I had read about how Kyoto is a peculiar blend of old and new, but it didn’t hit me until I saw that shrine, a tiny monument to tranquility beset on either side by urban buildings. I didn’t take many pictures because I wasn’t sure if it was allowed (it is), but I’m sure I’ll return there or to another such shrine in the future.

There is so much to see here.

A bowl of Japanese ramen

Bowl of shio ramen

After landing and settling into our hotel, Sam, my friends Eric and Jack and I went looking for dinner. Beneath this part of Kyoto, there’s an extensive underground mall that connects with the subway station, and also has exits leading to the lower floors of nearby hotels and pachinko parlors. Within this mall there are numerous clothing stores, but we finally found the restaurants.

Of course, all of the menu items were in Japanese.

There are, as you probably know, three character sets in Japanese. There’s hiragana, which could be considered the “basic” alphabet; there’s katakana, which is primarily used for spelling loanwords; and there’s kanji, the adapted Chinese characters that are used almost everywhere. If you can write hiragana and katakana, you can be understood by anyone who can read Japanese, but knowledge of kanji is really the mark of the sophistication of your Japanese knowledge. Kanji are used everywhere.

So when it came time to look in the display cases of the restaurants and try to figure out what we wanted to eat, we were faced with a dilemma.
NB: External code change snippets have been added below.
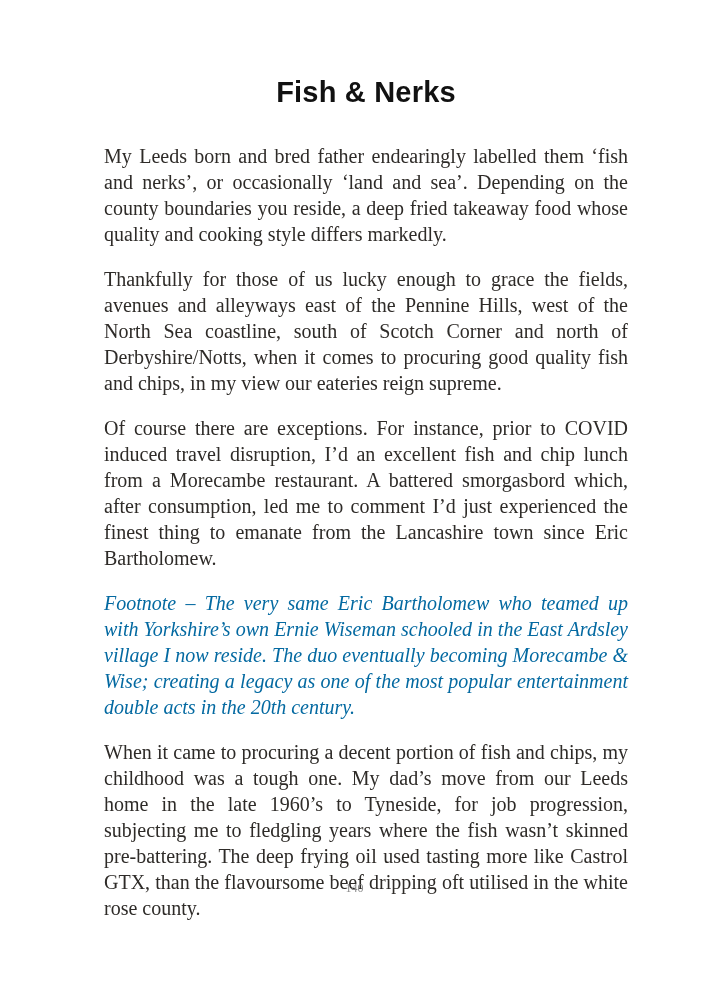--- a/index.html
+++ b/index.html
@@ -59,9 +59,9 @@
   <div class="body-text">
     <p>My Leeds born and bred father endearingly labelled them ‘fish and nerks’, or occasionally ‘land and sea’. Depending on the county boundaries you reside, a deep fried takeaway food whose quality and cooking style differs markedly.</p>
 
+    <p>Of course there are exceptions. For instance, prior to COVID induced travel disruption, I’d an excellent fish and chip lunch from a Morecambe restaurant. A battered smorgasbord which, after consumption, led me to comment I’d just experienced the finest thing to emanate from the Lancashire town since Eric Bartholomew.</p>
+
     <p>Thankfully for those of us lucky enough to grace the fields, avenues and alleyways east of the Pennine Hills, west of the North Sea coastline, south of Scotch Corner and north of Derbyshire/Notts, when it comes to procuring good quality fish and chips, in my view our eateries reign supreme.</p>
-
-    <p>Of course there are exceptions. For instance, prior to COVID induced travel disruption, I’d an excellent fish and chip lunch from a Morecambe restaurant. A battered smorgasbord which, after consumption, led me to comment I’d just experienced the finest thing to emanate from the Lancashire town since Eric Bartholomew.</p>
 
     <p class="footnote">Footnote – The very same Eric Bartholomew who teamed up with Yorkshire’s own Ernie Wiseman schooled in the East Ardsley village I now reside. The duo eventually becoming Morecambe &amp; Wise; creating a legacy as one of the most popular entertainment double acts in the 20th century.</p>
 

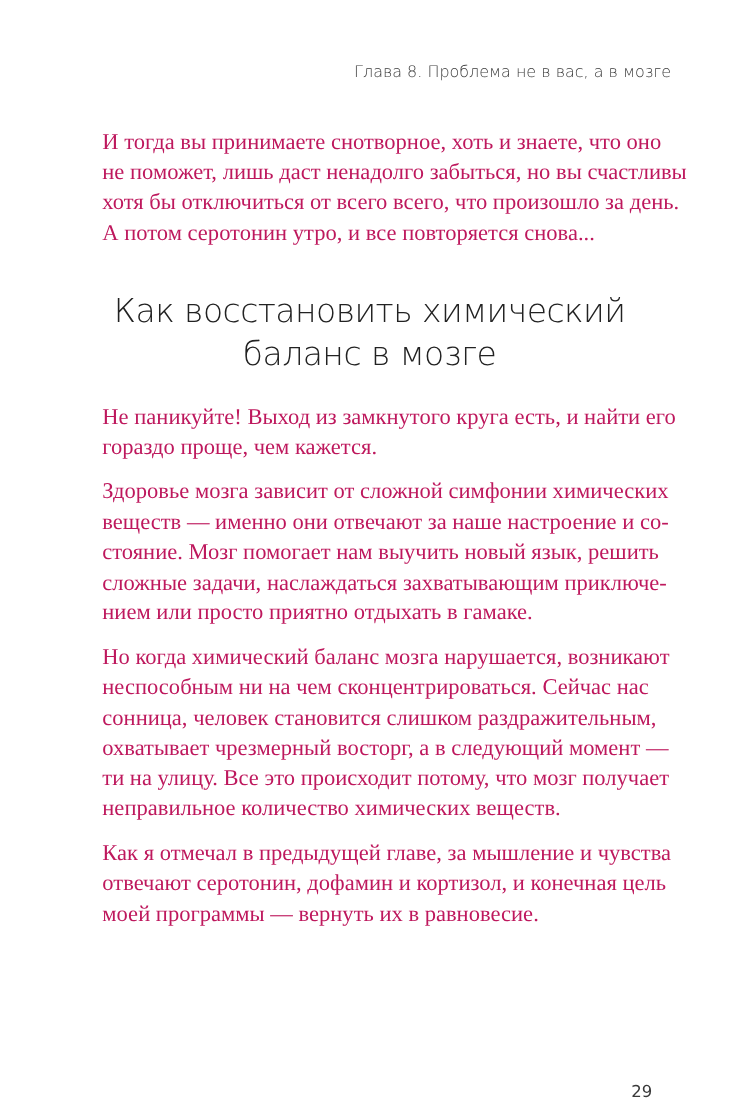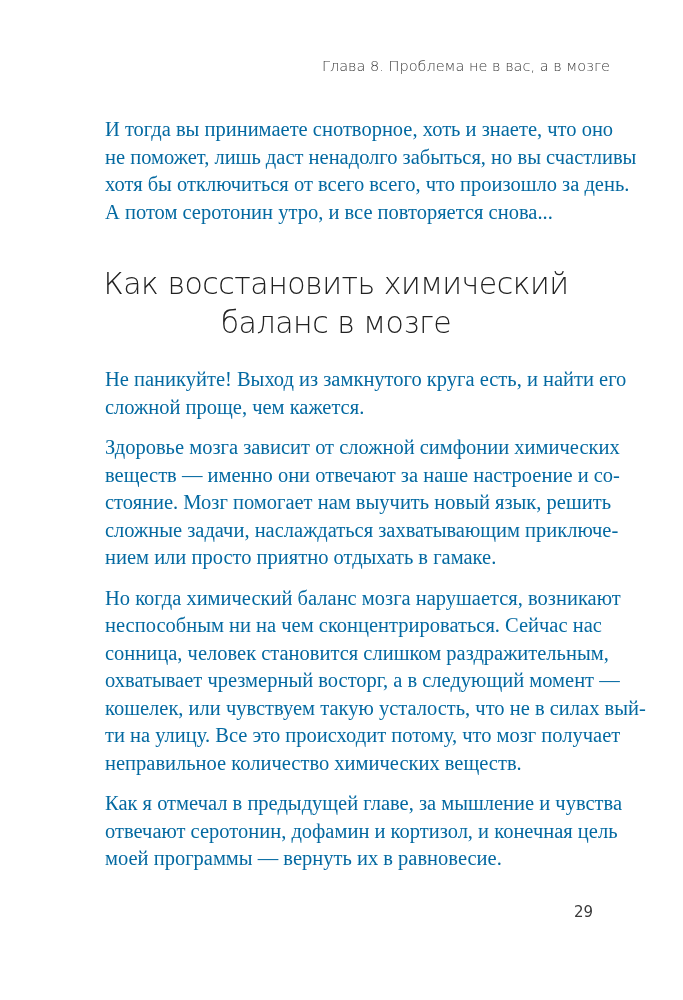--- a/index.html
+++ b/index.html
@@ -35,10 +35,10 @@
       font-family: "Liberation Serif", serif;
       font-size: 20.5px;
       line-height: 27.5px;
-      margin: 0 0 13px 16px;
+      margin: 0 0 13px 4px;
       text-align: justify;
       text-align-last: left;
-      color: #0369a1;
+      color: #be185d;
     }
     .para .line {
       display: block;

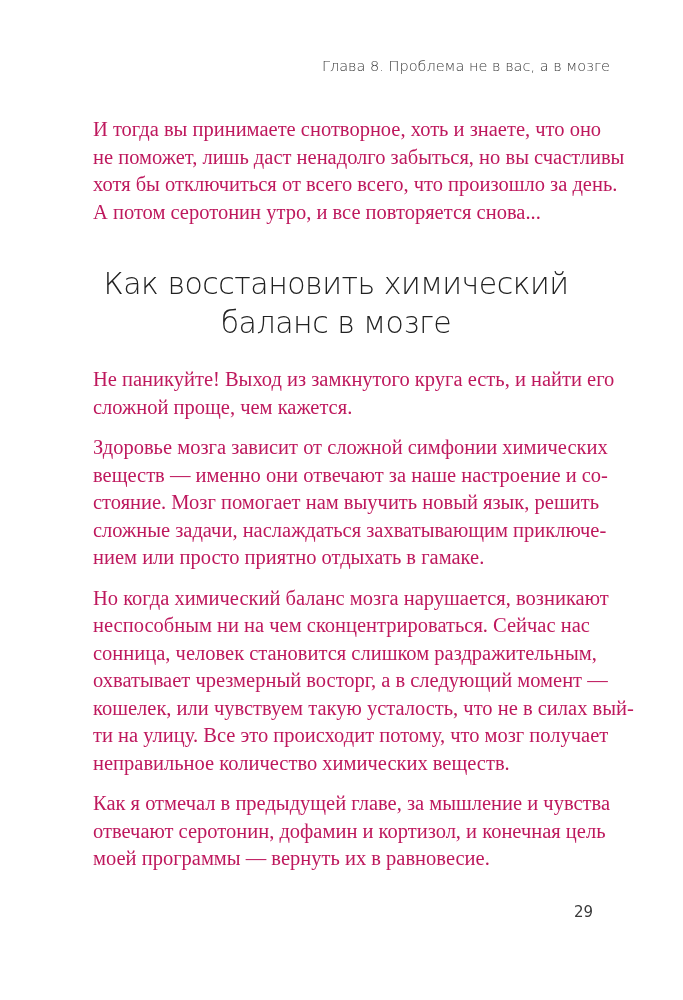--- a/index.html
+++ b/index.html
@@ -93,7 +93,7 @@
 
   <p class="para">
     <span class="line">Не паникуйте! Выход из замкнутого круга есть, и найти его</span>
-    <span class="line last">сложной проще, чем кажется.</span>
+    <span class="line last">гораздо проще, чем кажется.</span>
   </p>
 
   <p class="para">

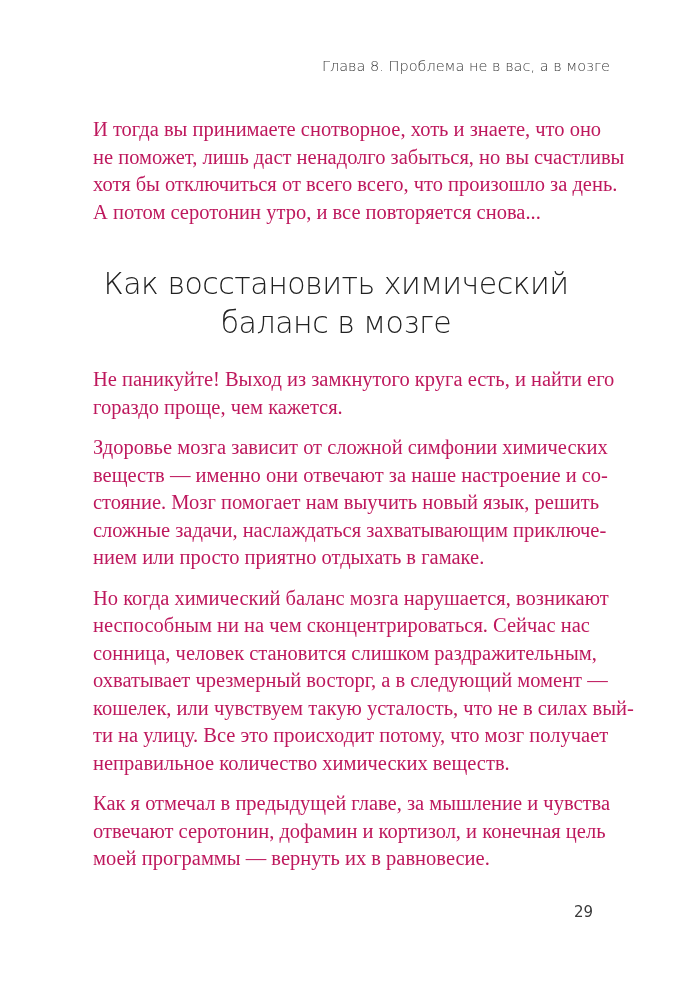--- a/index.html
+++ b/index.html
@@ -109,7 +109,6 @@
     <span class="line">неспособным ни на чем сконцентрироваться. Сейчас нас</span>
     <span class="line">сонница, человек становится слишком раздражительным,</span>
     <span class="line">охватывает чрезмерный восторг, а в следующий момент —</span>
-    <span class="line">кошелек, или чувствуем такую усталость, что не в силах вый-</span>
     <span class="line">ти на улицу. Все это происходит потому, что мозг получает</span>
     <span class="line last">неправильное количество химических веществ.</span>
   </p>

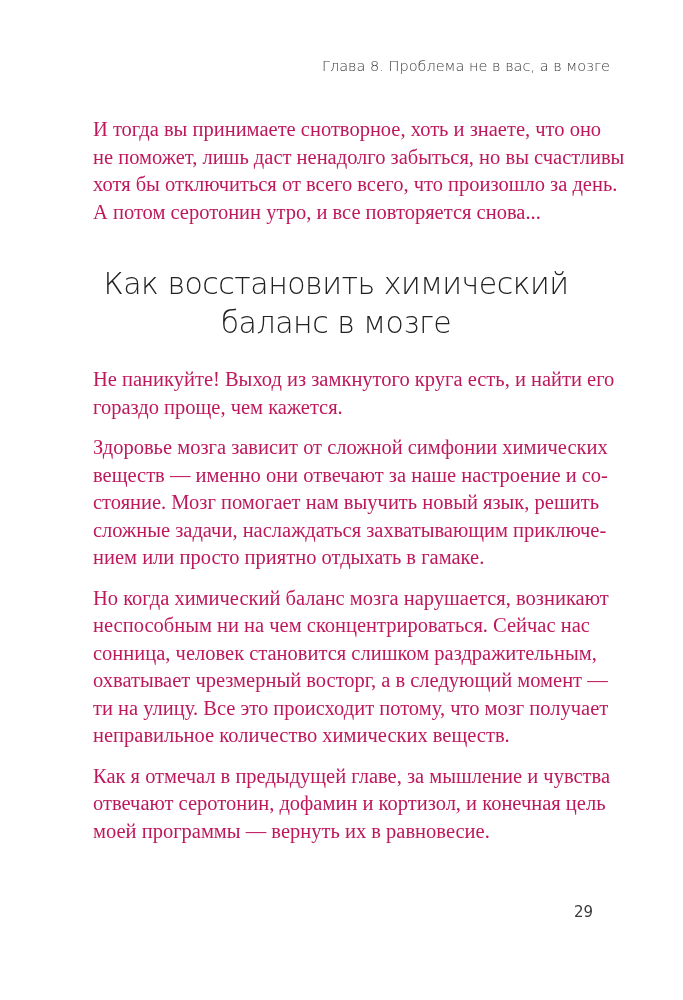--- a/index.html
+++ b/index.html
@@ -65,7 +65,7 @@
     }
     .page-number {
       position: absolute;
-      top: 903px;
+      top: 983px;
       right: 90px;
       font-family: "DejaVu Sans", sans-serif;
       font-size: 15px;

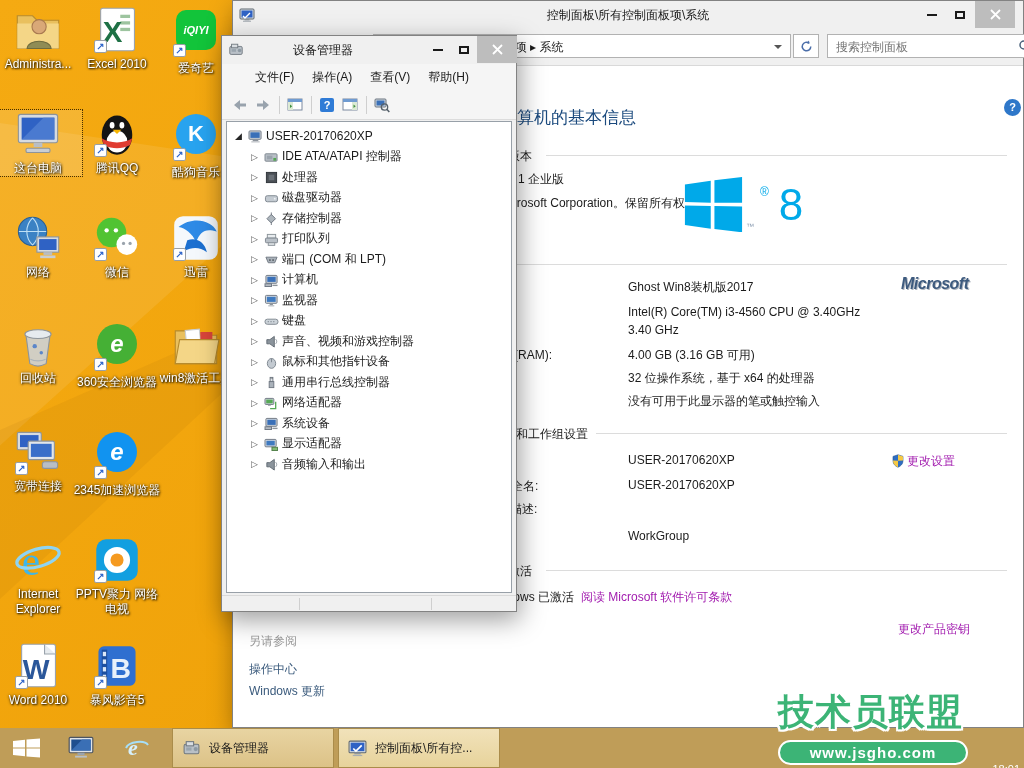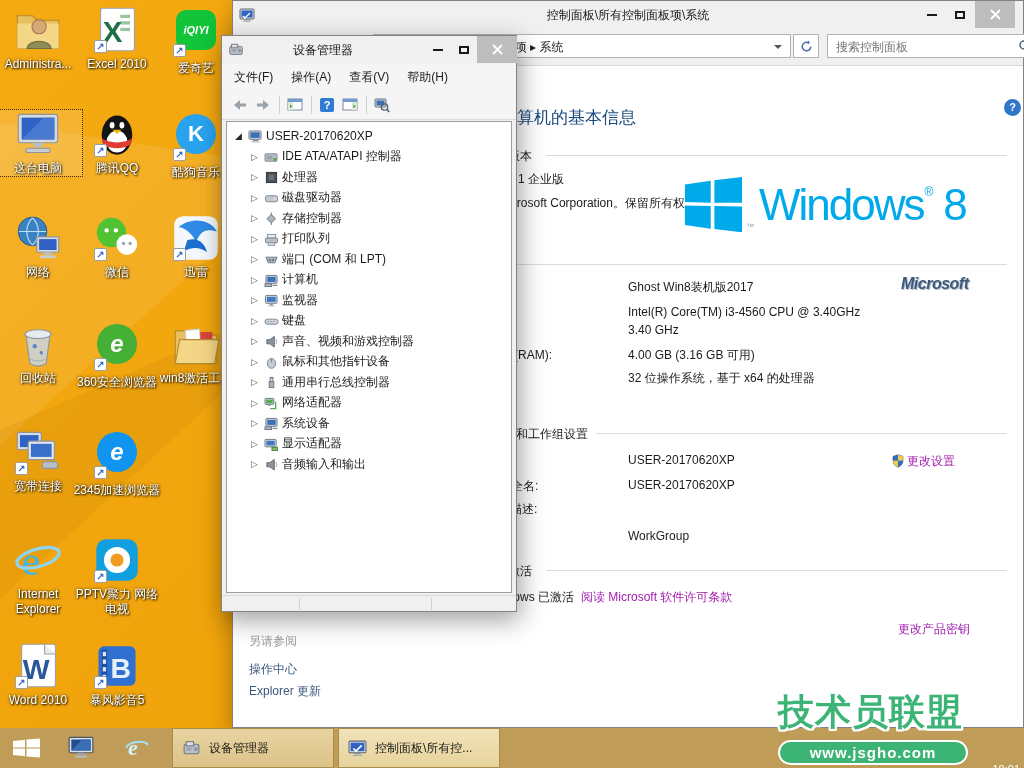--- a/index.html
+++ b/index.html
@@ -75,7 +75,7 @@
   .dm-ticon svg{width:16px;height:16px;}
   .dm-title{position:absolute;left:71px;top:0;}
   .dm-menubar{position:absolute;left:0;top:28px;width:100%;height:26px;background:#f5f5f5;display:flex;
-    align-items:center;padding-left:3px;}
+    align-items:center;padding-left:24px;}
   .mi{font-size:12px;color:#1b1b1b;padding:0 9px;line-height:26px;}
   .dm-toolbar{position:absolute;left:0;top:54px;width:100%;height:30px;background:#f5f5f5;
     border-bottom:1px solid #dcdcdc;display:flex;align-items:center;padding-left:10px;}

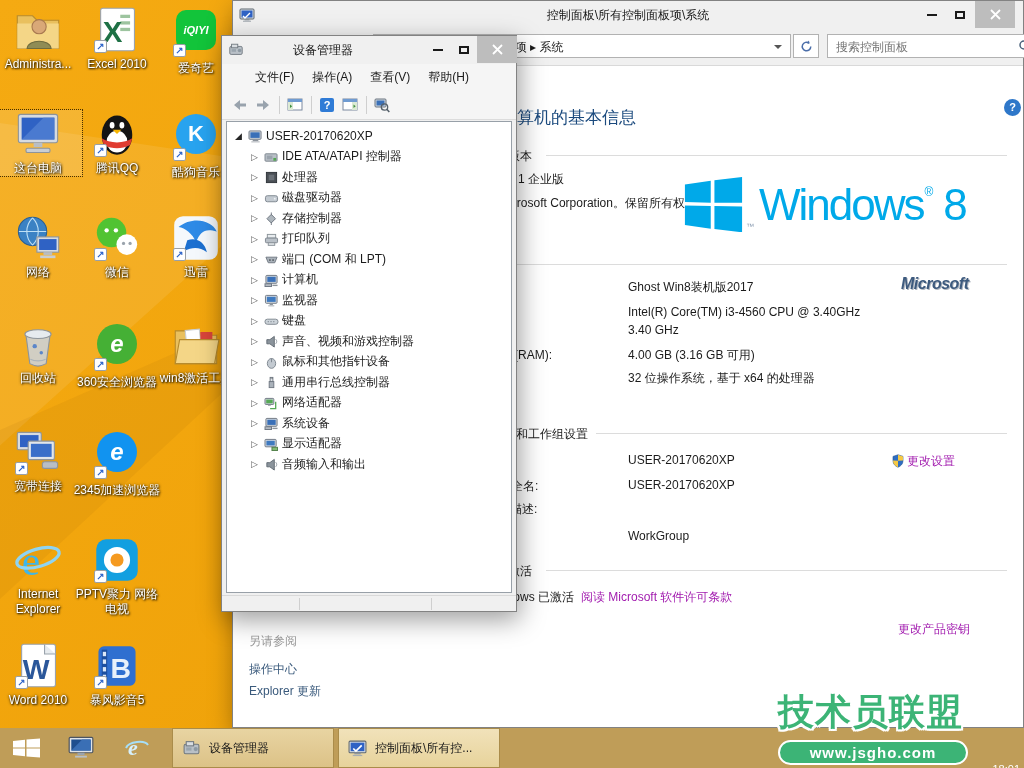--- a/index.html
+++ b/index.html
@@ -389,7 +389,6 @@
       </div>
       <div class="w8tm">™</div>
       <div class="w8text">
-        <span class="wd">Windows</span>
         <span class="rg">®</span>
         <span class="e8">8</span>
       </div>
Most of the restaurants only had their items listed in kanji, which we could not read fluently. And while we could have spoken to the waitstaff, asked what was what, and decided based on that, it was our first night in an entirely different country at the end of a very long day, and we wanted to avoid as much hassle as was possible. Our dining decision was as much determined by what looked good as it was by the presence of a sign saying “English menu available” in the display case.

I knew before leaving home that we’d have to order food in Japanese when we arrived, so I copied some relevant notes out of my textbook so I could study on the plane ride. Naturally, despite the ten hours spent over the Pacific, I didn’t study them once, so when it came time to order and interact with the restaurant staff, I was as much a bumbling 外人 (gaijin — “foreign person”) as any tourist could be. As the meal went on, we noticed that the restaurant staff was seating incoming guests in the corner opposite us–probably because, without realizing it, we had been fulfilling the “loud Americans” stereotype. Oops.

When it was all said and done, though, we got ourselves fed on ramen–the real stuff, not the ten-cent kind you get at Safeway–and explored the Kyoto Station underground a little. We made embarrassing Japanese mistakes, were awkwardly loud, and had “The Star-Spangled Banner” hummed at us (possibly sarcastically) as we made our way back to the surface.

As first adventures go, it could have been far worse.